V1001 – Second Round of Catastrophic Insurer Examinations and The Obligation to Produce Records
Being involved in a motor vehicle accident is traumatic and recovering from injury can certainly be difficult. When we consider that the claims experience can also be challenging and invasive, we can appreciate the exceptional pressure and strain that our clients experience. We must always remain sensitive to protecting the well-being and privacy rights of those who have been injured in accidents.
In 18-009821, D.M. and Toronto Transit Commission, the LAT was asked to consider whether the insurer had the right to impose a second round of multi-disciplinary catastrophic assessments. It was also tasked to consider whether the insurer had the right to require the production of medical records for the period starting five years prior to the accident.
The history of this case is such that D.M. submitted a catastrophic application to the TTC and he then attended at a multi-disciplinary catastrophic insurer examination. The insurer examination was not favourable to D.M. and he subsequently sought rebuttal exams, as pursuant to Section 25 of the SABS, with assessors of his choosing. The rebuttal exams were submitted to the TTC in May of 2018. D.M. subsequently submitted an application to the LAT in relation to the catastrophic impairment dispute in October 2018. The TTC advised in February 2019 that it required D.M. to undergo another multi-disciplinary in-person insurer examination in order to determine if he suffered catastrophic impairment. D.M. refused to attend this second catastrophic insurer examination.
Adjudicator Brian Norris considered whether the second round of catastrophic insurer examination was reasonably necessary. The parties in this dispute, and the Adjudicator himself, accepted past decisions as considered by the LAT that set out criteria to assess the reasonableness of such examinations. Such criteria are as follows:
i. the timing of the insurer’s request;
ii. the possible prejudice to both sides;
iii. the number and nature of the previous insurer’s examinations;
iv. the nature of the examination(s) being requested;
v. whether there are any new issues being raised in the applicant’s claim that require evaluation; and
vi. whether there is a reasonable nexus between the examination requested and the applicant’s injuries
This decision is a well-reasoned case and an informative read. The Adjudicator ultimately finds that the insurer examination is not reasonably necessary and could therefore not be imposed. In brief:
i. With respect to timing, Adjudicator Norris believed the purpose of the insurer examination was more to do with bolstering the TTC’s evidence rather than to do with investigating impairment.
ii. With respect to prejudice, Adjudicator Norris found the TTC would not be prejudiced by the refusal of the insurer examination given that it had previously conducted in person examinations related to catastrophic impairment and non-earner benefit.
iii. With respect to the number and nature of prior examinations, the adjudicator recognized neither side as successful in argument.
iv. With respect to the nature of the examinations, the adjudicator was not convinced that in-person assessment must be conducted nor did he recognize the TTC as having attempted to address or accommodate the applicant’s concern that travel would aggravate his psychiatric injuries.
v. With respect to whether evaluation of new issues was necessary, the adjudicator confirmed that the TTC had failed to prove that the rebuttal examinations had raised new issues.
vi. Finally, and while not addressed in the submissions, Adjudicator Norris did recognize the reasonable connection between the proposed examination and the applicant’s injuries.

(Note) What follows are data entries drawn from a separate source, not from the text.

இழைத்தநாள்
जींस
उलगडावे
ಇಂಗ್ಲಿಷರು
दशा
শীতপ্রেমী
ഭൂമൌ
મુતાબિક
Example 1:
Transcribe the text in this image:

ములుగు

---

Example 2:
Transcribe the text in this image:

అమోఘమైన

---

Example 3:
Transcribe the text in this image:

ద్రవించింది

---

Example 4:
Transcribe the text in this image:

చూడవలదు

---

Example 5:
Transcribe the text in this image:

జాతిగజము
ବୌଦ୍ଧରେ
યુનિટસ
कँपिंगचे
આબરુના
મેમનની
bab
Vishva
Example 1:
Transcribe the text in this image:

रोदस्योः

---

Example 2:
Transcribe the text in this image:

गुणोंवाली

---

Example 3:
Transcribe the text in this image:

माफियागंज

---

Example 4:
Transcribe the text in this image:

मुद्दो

Also of interest in this decision is the attempt made by the TTC to access medical records that pre-dated the accident by five years. The TTC put forward a position that D.M. suffered a history of psychological and behavioural issues prior to the accident as detailed by self-report in past assessment and as detailed within the OHIP summary. In response, D.M. responded that the request was overly broad and an unwarranted infringement of privacy rights. In rendering his decision on this issue, Adjudicator Norris stated:
“I agree with the applicant and find the respondent’s request is too broad and amounts to an infringement of the applicant’s privacy. I find the evidence cited by the respondent is not relevant to the issues in dispute. Two of the three incidents occurred more than 20 years ago. The last is a single incident which is not an indication of a pattern of behaviour. The time period for which the respondent seeks records is too long before the accident to be relevant to the issues. In the event there was a relevant behavioural pattern, as the respondent suggests, the pattern would manifest in the two years prior to the accident, a period for which the respondent has been provided records.

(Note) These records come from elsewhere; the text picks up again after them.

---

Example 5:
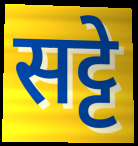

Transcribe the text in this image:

सट्टे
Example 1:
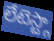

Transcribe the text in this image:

లేటెస్ట్గా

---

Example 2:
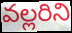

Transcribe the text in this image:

వల్లరిని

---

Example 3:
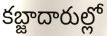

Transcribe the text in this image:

కబ్జాదారుల్లో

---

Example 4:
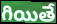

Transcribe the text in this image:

గియితే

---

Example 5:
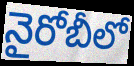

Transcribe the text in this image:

నైరోబీలో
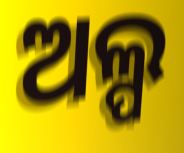
ଅଲ୍ପ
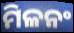
ମିଳନଂ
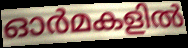
ഓർമകളിൽ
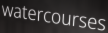
watercourses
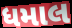
ધમાલ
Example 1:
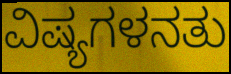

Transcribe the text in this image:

ವಿಷ್ಯಗಳನತು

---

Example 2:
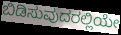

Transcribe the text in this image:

ಬಿಡಿಸುವುದರಲ್ಲಿಯೇ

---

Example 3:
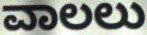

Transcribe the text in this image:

ವಾಲಲು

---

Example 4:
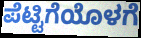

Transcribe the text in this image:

ಪೆಟ್ಟಿಗೆಯೊಳಗೆ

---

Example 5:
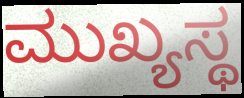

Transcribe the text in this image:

ಮುಖ್ಯಸ್ಥ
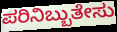
ಪರಿನಿಬ್ಬುತೇಸು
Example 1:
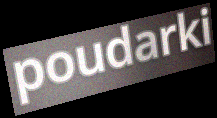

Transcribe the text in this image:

poudarki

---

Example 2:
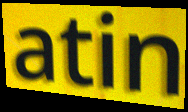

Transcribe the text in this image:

atin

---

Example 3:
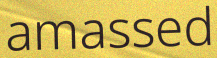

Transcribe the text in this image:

amassed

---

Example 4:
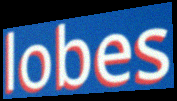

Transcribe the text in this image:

lobes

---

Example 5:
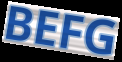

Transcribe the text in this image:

BEFG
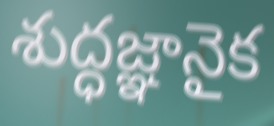
శుద్ధజ్ఞానైక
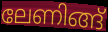
ലേണിങ്ങ്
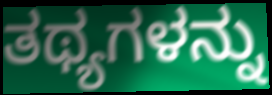
ತಥ್ಯಗಳನ್ನು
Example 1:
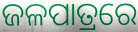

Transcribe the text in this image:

ଜଳପାତ୍ରରେ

Lastly, I find the request for documents from all counselling or therapy is too broad. This is because the terms counselling or therapy may relate to circumstances where the applicant has engaged in counselling or therapy which are unrelated to behavioural or psychological issues, let alone the issues in dispute.”
This decision brings to light the need for counsel to be careful and critical when considering insurer requests for examinations and requests for production of records. It is informative and thorough and well worth the read.